[[ EXTRACTED INFORMATION, beginning ]]
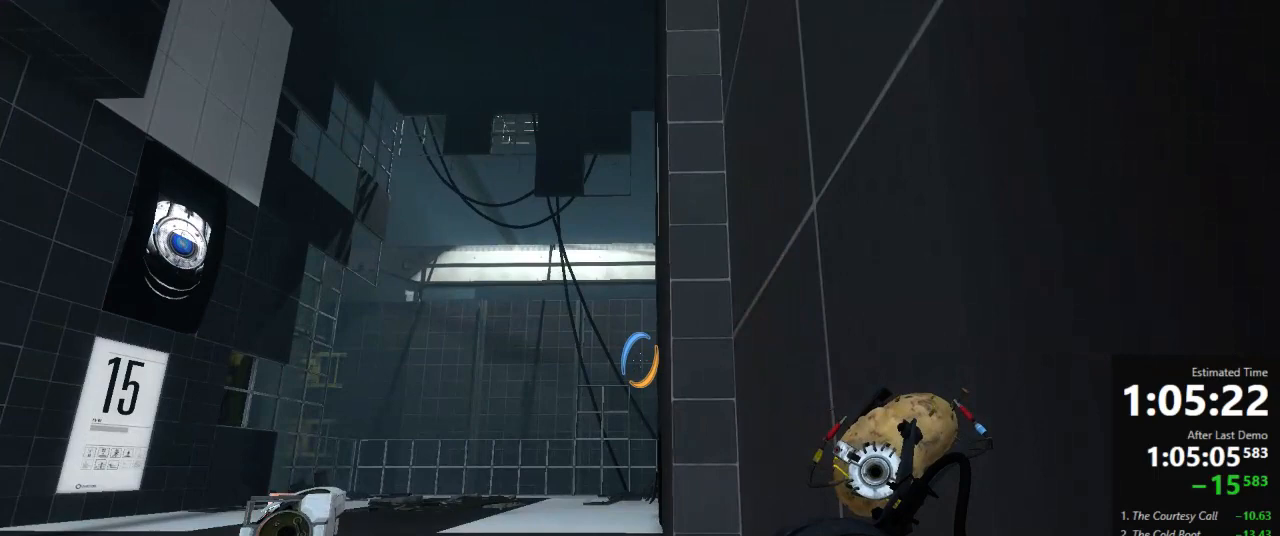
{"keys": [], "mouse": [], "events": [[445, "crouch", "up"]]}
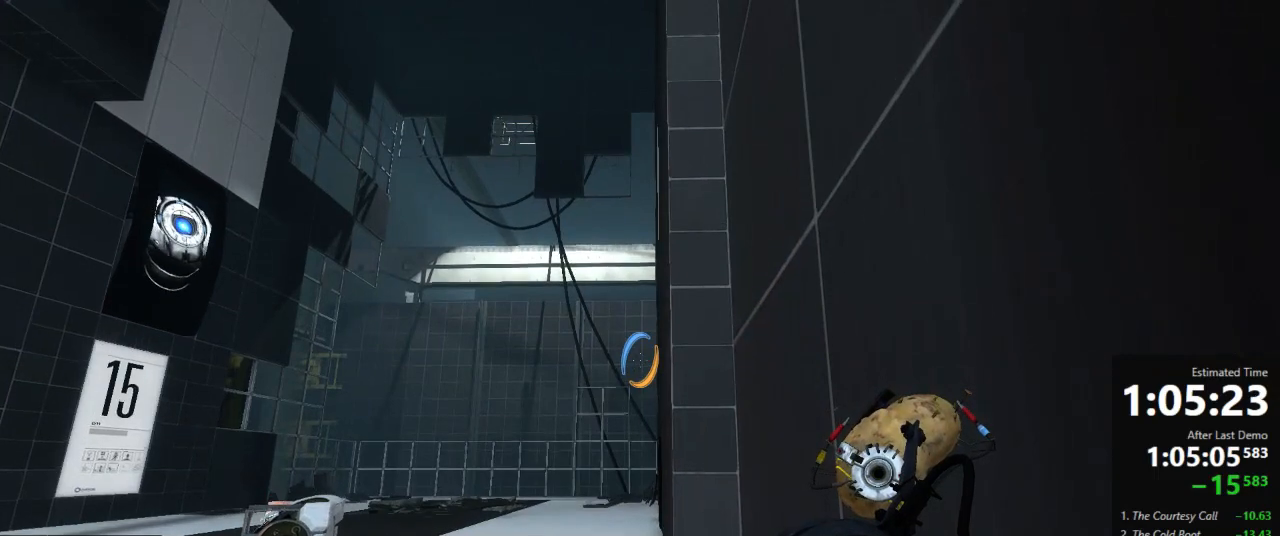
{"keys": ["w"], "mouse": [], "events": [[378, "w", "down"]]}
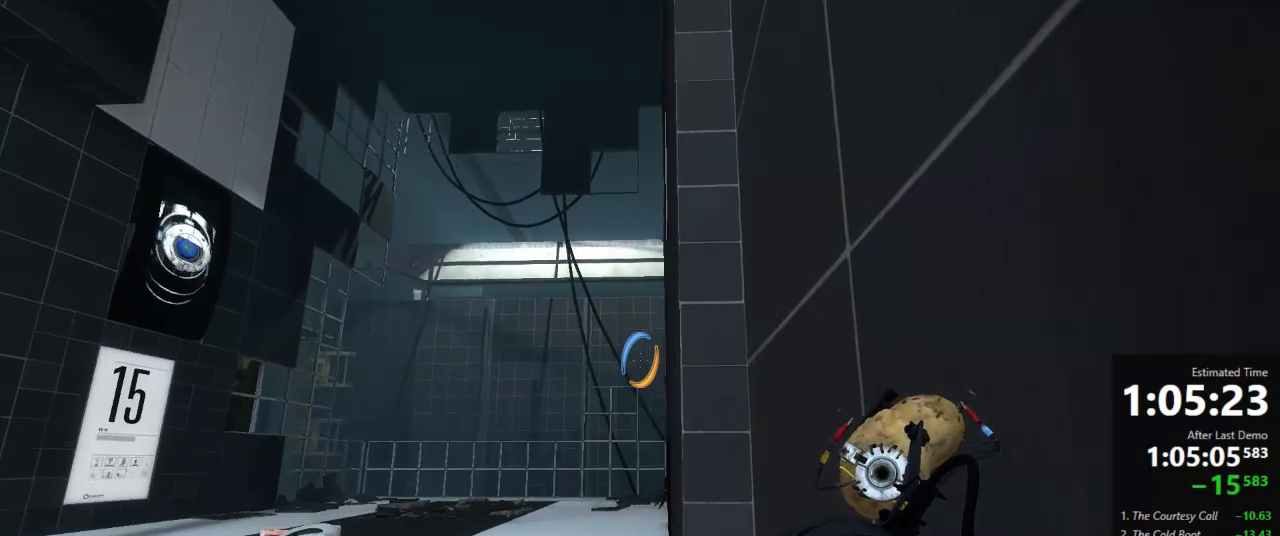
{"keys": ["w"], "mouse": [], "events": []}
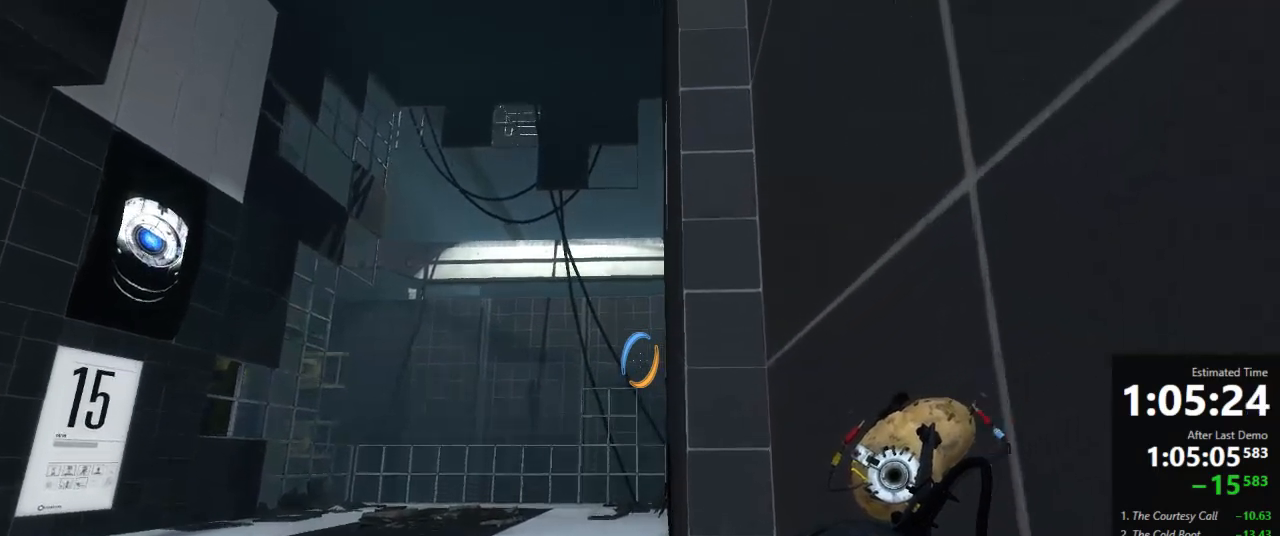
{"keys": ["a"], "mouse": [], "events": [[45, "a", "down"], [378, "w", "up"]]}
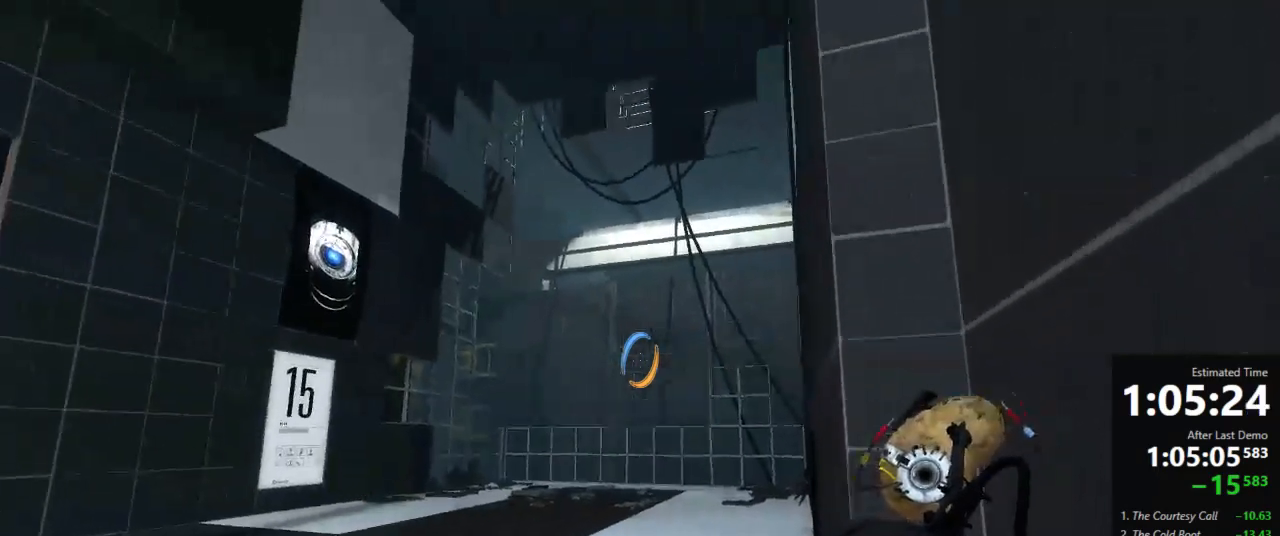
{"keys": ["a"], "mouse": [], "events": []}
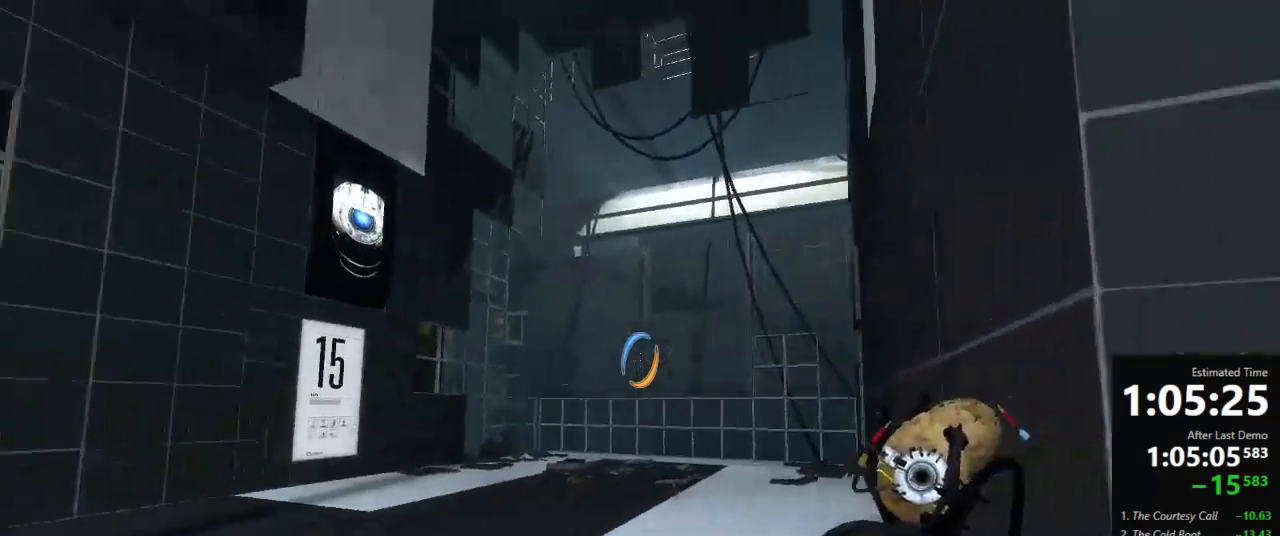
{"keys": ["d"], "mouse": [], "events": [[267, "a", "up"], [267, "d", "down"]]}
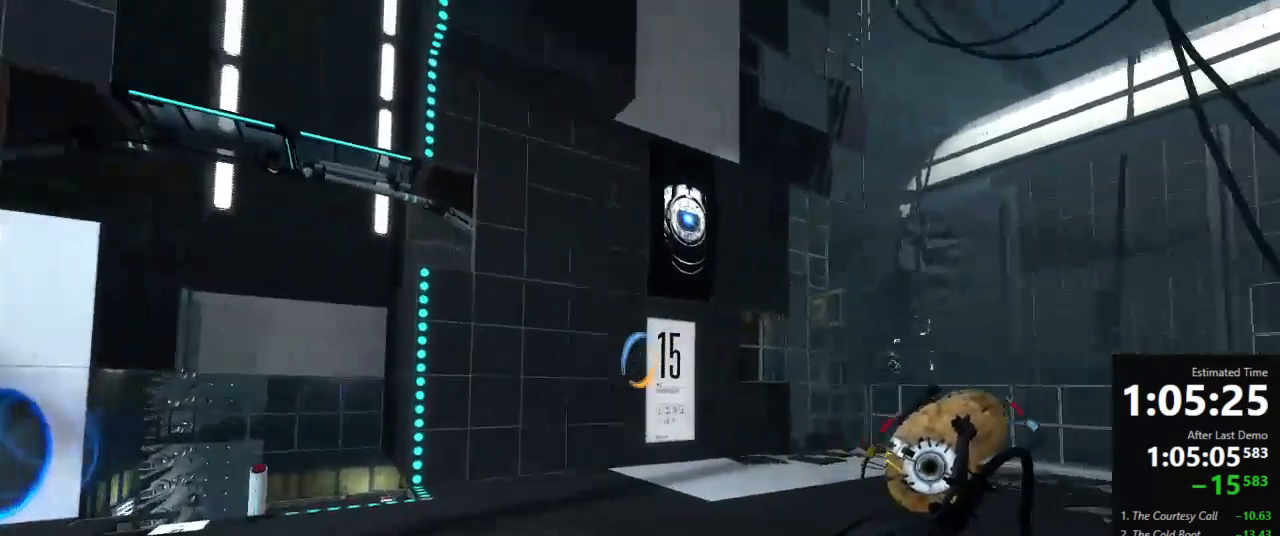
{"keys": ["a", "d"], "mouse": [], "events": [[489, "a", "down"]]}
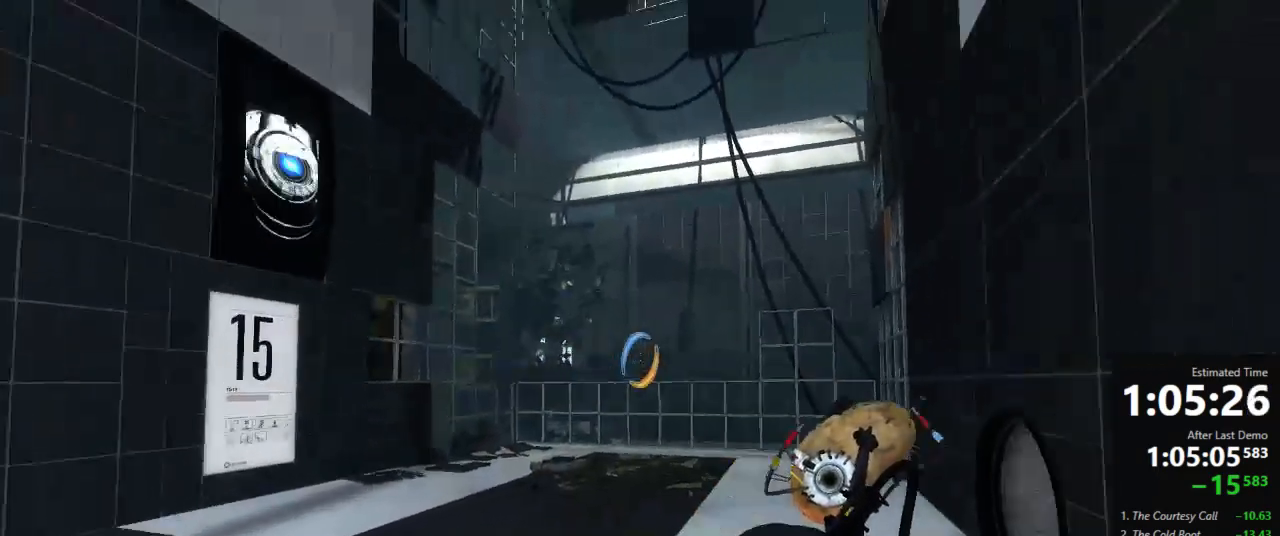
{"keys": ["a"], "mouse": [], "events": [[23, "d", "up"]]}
[[ EXTRACTED INFORMATION, end ]]
EXERCISE INSTRUCTIONS » Would you copy out the material above exactly, without the pictures in it?

SOLUTION FOR THIS EXERCISE »
{"keys": [], "mouse": [], "events": [[445, "crouch", "up"]]}
{"keys": ["w"], "mouse": [], "events": [[378, "w", "down"]]}
{"keys": ["w"], "mouse": [], "events": []}
{"keys": ["a"], "mouse": [], "events": [[45, "a", "down"], [378, "w", "up"]]}
{"keys": ["a"], "mouse": [], "events": []}
{"keys": ["d"], "mouse": [], "events": [[267, "a", "up"], [267, "d", "down"]]}
{"keys": ["a", "d"], "mouse": [], "events": [[489, "a", "down"]]}
{"keys": ["a"], "mouse": [], "events": [[23, "d", "up"]]}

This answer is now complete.